Kenya : le site présidentiel victime d’une cybermenace majeure

Cyberpiratage à Nairobi : la présidence kényane dans la tourmente numérique

Samedi 18 juillet 2026 restera une journée noire pour la cybersécurité kényane. Le portail officiel de la présidence du Kenya, president.go.ke, a été la cible d’une attaque informatique sans précédent. La page d’accueil, habituellement dédiée aux actualités et discours officiels, a été remplacée par des messages hostiles et une demande de rançon en cryptomonnaie.

Une intrusion calculée et un chantage numérique

Vers 14 heures, les internautes découvrant le site ont été confrontés à une page entièrement modifiée. Au lieu des informations institutionnelles, des messages insultants visaient directement le président William Ruto. Pire encore : une adresse de portefeuille Bitcoin a été affichée, accompagnée d’une exigence de 5 Bitcoins (environ 320 000 dollars ou 41 millions de shillings kényans). Les pirates menaçaient de publier des données prétendument compromettantes sur l’exécutif si leur demande n’était pas satisfaite avant la fin de la journée. Leur message était sans ambiguïté : « C’est le troisième avertissement pour vous ; avant que nous ne divulguions tout à votre sujet ».

Nairobi en ordre de bataille contre la cybermenace

Face à l’ampleur de l’incident, les autorités kényanes ont réagi avec célérité. Le Centre national de coordination de réponse aux incidents informatiques (KE-CIRT/CC) et les équipes techniques de la State House ont immédiatement verrouillé l’accès au site pour contenir la menace. Le ministre de l’Information, des Communications et de l’Économie numérique, William Kabogo Gitau, a tenté de rassurer l’opinion publique en qualifiant l’événement d’« incident technique ». Il a exclu toute compromission des données sensibles, affirmant que les systèmes internes restaient intacts.

« L’accès au site a été temporairement suspendu pour permettre une analyse approfondie et une restauration sécurisée », a-t-il déclaré. Le gouvernement a souligné l’absence de preuve d’exfiltration de données ou de perturbation des services publics.

Un passé cybernétique préoccupant pour le Kenya

Cette attaque s’inscrit dans une série d’incidents récurrents qui touchent le Kenya, souvent surnommé la « Silicon Savannah » de l’Afrique de l’Est. En novembre 2025, une vague de cyberattaques avait paralysé plusieurs ministères stratégiques, dont ceux de l’Éducation, de la Santé et de l’Intérieur. Les experts en cybersécurité rappellent que cibler un domaine en .go.ke est une stratégie prisée des pirates : elle maximise l’impact médiatique et exerce une pression psychologique immédiate sur les autorités.
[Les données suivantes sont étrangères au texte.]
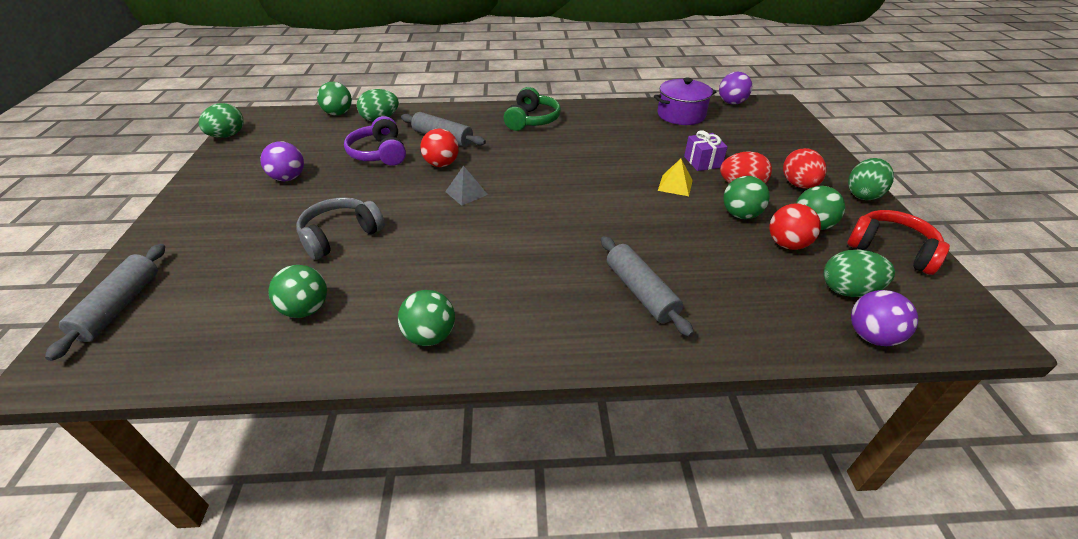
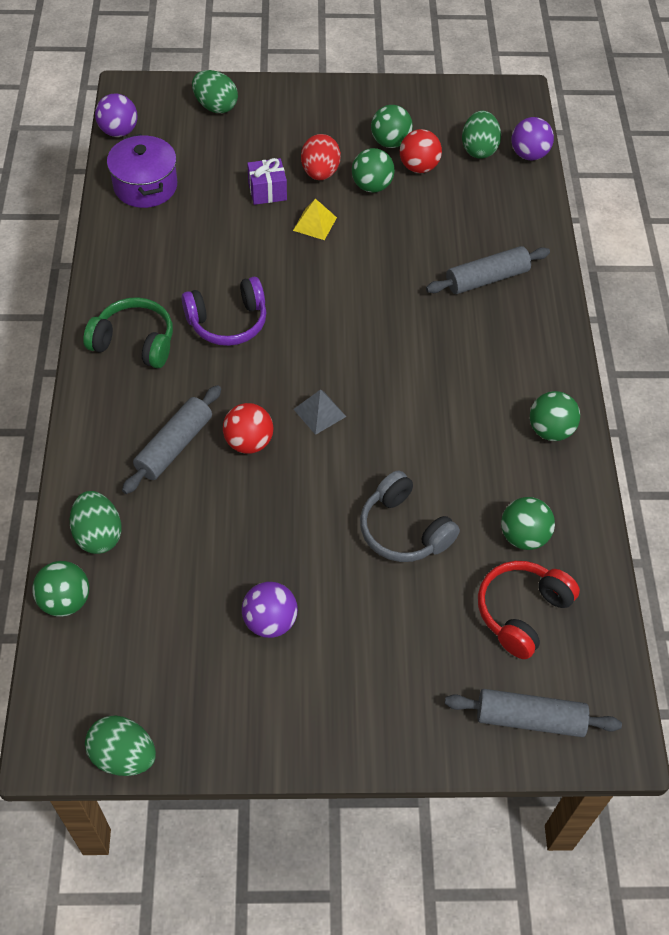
camera: 90 degrees left, 15 degrees up
(379, 153) = (211, 519): purple headphones -> purple headphones (228, 322)
(798, 185) = (320, 130): red egg -> none
(863, 194) = (340, 92): green egg -> green egg (215, 106)
(891, 250) = (426, 105): red headphones -> red headphones (521, 612)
Les rapports d’Interpol confirment cette tendance, classant le Kenya parmi les pays africains les plus exposés aux cybermenaces, avec des milliards d’attaques ou de tentatives d’intrusion détectées chaque année.

La transition numérique du Kenya face à ses limites

Alors que le président William Ruto a fait de la modernisation des services publics une priorité de son mandat, cet incident révèle les failles d’une transition vers le numérique trop rapide. L’État kényan a récemment créé une Agence nationale de cybersécurité pour renforcer sa protection. Cette attaque sert de test grandeur nature pour cette nouvelle structure, dont l’efficacité dépendra de la rapidité de la restauration du site et de la transparence des investigations.

Pour les observateurs, la capacité du Kenya à contrer ces menaces déterminera sa capacité à préserver sa souveraineté numérique face à des cybercriminels de plus en plus audacieux.